## Written task
Among the lines of the records, please find those that contain the word "зошто" and copy them.

Collected data entries

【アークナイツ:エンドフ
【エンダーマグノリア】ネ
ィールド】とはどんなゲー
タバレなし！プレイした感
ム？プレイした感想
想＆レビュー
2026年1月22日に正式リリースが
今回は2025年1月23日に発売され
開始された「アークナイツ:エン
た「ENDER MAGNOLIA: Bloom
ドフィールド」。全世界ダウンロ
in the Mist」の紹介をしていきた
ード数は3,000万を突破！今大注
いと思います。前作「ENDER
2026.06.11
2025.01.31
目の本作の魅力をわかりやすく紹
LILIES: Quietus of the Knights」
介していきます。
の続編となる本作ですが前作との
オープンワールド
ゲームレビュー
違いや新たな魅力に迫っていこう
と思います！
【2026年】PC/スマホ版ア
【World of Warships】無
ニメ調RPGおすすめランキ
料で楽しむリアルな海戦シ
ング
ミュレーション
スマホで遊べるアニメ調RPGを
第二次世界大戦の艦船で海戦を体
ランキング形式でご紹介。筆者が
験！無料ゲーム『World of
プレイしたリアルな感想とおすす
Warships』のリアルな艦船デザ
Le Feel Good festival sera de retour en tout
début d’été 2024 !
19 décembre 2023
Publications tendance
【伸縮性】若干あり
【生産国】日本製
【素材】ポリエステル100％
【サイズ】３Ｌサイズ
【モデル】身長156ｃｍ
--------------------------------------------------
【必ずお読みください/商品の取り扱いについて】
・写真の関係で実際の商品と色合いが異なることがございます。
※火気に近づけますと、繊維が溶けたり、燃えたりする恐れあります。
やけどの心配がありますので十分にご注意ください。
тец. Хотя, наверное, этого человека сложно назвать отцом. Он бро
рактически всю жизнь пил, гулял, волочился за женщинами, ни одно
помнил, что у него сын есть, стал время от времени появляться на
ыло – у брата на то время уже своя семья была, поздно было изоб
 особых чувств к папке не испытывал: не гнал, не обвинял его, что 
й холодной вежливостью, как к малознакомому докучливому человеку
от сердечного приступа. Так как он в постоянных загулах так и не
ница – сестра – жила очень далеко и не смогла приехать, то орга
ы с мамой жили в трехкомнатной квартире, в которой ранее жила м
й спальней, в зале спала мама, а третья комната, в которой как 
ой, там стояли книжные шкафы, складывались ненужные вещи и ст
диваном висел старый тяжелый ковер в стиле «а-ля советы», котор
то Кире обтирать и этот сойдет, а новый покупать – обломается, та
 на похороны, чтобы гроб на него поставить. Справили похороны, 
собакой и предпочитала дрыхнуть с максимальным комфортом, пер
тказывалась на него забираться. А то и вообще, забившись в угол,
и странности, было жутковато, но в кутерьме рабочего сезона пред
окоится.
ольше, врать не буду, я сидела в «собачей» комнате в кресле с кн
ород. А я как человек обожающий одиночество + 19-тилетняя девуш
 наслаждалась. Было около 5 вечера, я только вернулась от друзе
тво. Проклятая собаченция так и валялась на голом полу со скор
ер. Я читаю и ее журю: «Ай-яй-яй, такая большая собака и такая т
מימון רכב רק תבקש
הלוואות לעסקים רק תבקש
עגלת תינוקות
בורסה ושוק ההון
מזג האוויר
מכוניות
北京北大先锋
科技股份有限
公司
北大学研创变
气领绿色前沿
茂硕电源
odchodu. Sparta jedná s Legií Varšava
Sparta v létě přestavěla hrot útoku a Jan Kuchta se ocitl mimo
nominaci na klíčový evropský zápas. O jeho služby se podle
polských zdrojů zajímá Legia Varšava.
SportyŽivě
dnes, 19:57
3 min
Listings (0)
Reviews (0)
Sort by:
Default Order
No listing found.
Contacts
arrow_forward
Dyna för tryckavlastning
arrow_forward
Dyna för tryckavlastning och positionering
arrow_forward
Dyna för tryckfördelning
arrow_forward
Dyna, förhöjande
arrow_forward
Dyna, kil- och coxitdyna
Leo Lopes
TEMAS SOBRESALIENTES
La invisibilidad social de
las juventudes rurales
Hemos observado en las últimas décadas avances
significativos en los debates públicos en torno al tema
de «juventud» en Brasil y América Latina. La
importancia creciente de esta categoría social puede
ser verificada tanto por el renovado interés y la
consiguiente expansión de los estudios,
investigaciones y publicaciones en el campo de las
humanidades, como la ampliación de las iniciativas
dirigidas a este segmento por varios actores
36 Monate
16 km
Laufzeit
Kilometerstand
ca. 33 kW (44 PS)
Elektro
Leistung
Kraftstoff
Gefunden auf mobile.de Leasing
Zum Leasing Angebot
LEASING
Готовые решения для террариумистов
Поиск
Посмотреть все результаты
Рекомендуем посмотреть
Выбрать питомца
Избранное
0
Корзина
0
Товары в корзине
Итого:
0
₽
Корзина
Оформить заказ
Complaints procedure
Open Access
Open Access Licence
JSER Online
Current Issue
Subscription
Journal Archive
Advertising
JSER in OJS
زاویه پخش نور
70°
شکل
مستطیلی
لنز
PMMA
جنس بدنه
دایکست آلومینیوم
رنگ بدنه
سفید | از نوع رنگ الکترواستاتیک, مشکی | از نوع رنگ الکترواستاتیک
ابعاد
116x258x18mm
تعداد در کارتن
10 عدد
--
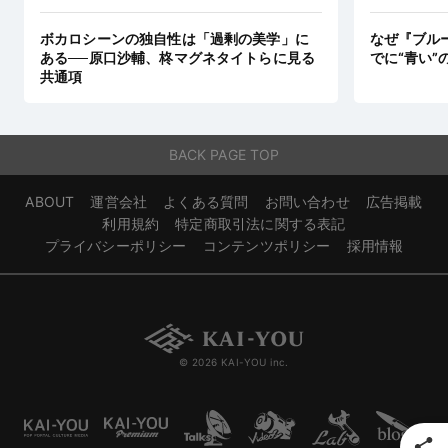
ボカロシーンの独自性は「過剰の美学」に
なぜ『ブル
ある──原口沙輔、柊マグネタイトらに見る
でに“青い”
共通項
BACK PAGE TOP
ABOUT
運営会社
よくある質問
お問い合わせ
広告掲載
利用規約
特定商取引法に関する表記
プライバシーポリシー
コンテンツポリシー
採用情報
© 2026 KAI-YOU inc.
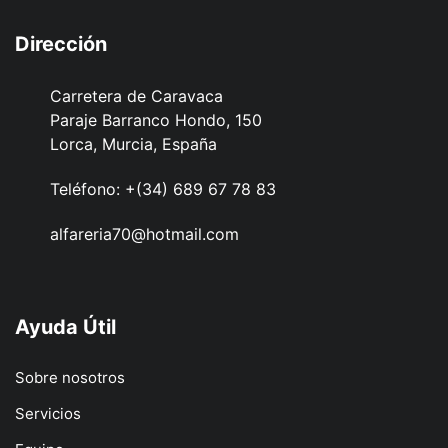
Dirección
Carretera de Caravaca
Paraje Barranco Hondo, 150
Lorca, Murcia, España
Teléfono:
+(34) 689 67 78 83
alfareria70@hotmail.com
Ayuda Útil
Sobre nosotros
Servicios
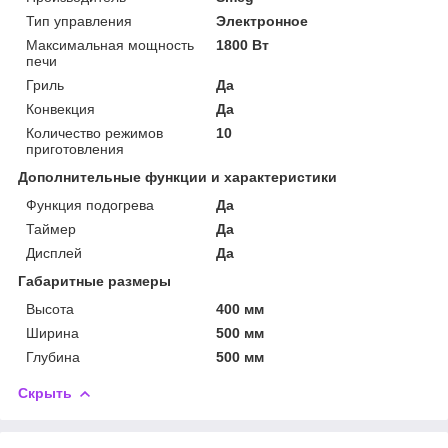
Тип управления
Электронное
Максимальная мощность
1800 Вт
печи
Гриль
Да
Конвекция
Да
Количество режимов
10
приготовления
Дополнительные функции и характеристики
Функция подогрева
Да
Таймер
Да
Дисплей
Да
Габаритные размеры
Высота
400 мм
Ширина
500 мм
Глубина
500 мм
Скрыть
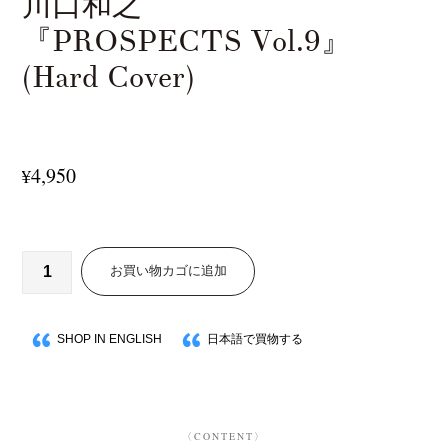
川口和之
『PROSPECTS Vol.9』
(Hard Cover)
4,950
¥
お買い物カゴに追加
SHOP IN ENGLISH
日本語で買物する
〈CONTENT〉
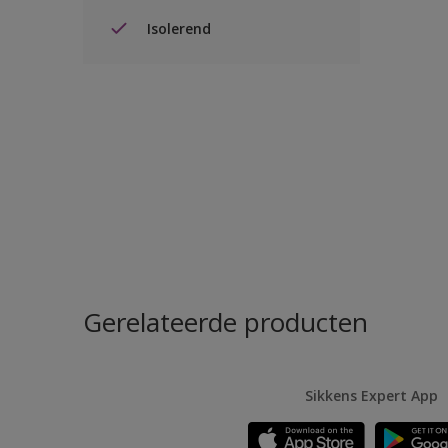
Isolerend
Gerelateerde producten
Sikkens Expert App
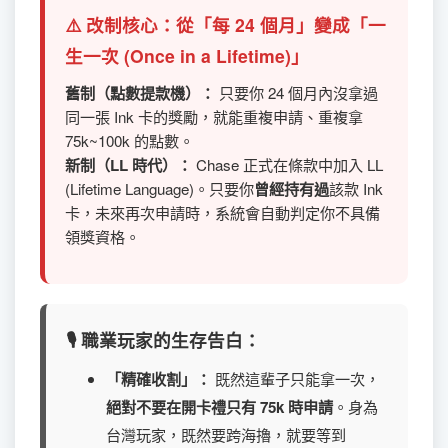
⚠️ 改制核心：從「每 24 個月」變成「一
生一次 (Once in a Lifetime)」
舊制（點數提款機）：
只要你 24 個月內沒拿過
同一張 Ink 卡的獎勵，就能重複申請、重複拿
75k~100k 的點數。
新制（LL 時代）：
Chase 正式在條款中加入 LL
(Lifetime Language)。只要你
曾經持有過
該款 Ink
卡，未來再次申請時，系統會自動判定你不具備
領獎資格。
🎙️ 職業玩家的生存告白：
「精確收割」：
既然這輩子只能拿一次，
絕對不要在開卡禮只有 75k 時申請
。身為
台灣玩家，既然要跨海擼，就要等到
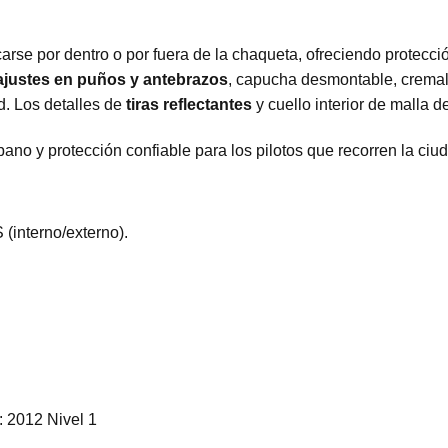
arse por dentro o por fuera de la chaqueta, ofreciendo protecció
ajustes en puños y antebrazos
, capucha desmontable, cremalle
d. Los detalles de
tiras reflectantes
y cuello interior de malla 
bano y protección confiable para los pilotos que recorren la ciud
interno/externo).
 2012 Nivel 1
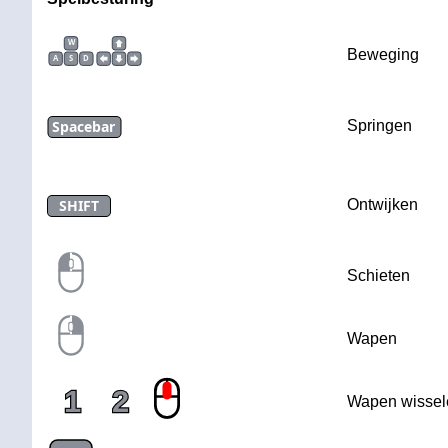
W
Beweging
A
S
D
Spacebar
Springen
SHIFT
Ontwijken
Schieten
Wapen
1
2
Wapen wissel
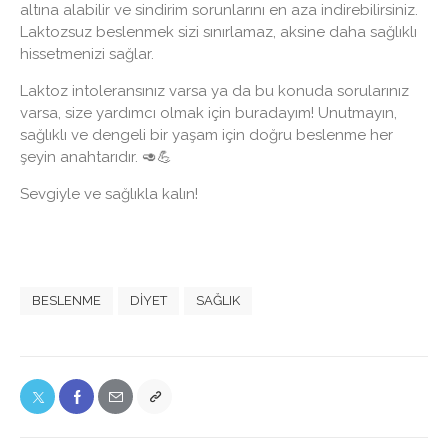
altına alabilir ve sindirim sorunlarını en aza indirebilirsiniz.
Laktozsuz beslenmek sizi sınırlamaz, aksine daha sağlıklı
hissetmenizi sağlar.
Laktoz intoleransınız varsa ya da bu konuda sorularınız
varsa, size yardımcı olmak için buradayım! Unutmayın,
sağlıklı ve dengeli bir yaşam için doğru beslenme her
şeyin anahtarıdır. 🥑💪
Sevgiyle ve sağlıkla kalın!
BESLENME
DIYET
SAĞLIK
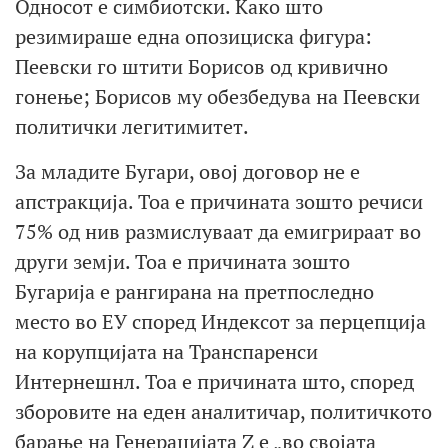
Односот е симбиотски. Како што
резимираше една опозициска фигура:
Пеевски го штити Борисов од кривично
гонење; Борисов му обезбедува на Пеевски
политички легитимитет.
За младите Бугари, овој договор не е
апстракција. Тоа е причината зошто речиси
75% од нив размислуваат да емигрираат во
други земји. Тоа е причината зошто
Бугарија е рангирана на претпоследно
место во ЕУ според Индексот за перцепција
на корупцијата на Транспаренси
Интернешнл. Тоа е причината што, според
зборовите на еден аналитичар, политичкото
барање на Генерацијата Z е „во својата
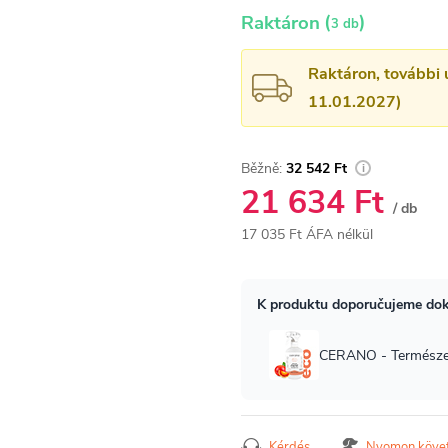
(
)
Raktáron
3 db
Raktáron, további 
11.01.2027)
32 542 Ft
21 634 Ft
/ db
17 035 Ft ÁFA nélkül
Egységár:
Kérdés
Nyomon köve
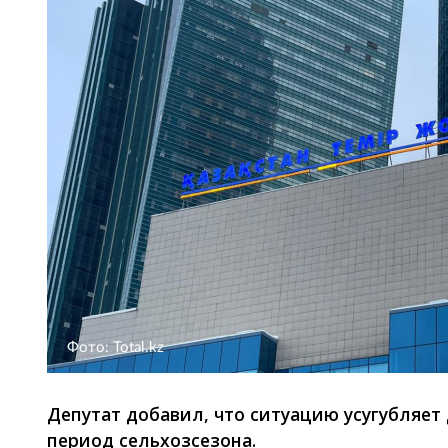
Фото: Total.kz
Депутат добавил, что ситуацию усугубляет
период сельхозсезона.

## Result of the task
апстракција. Тоа е причината зошто речиси
други земји. Тоа е причината зошто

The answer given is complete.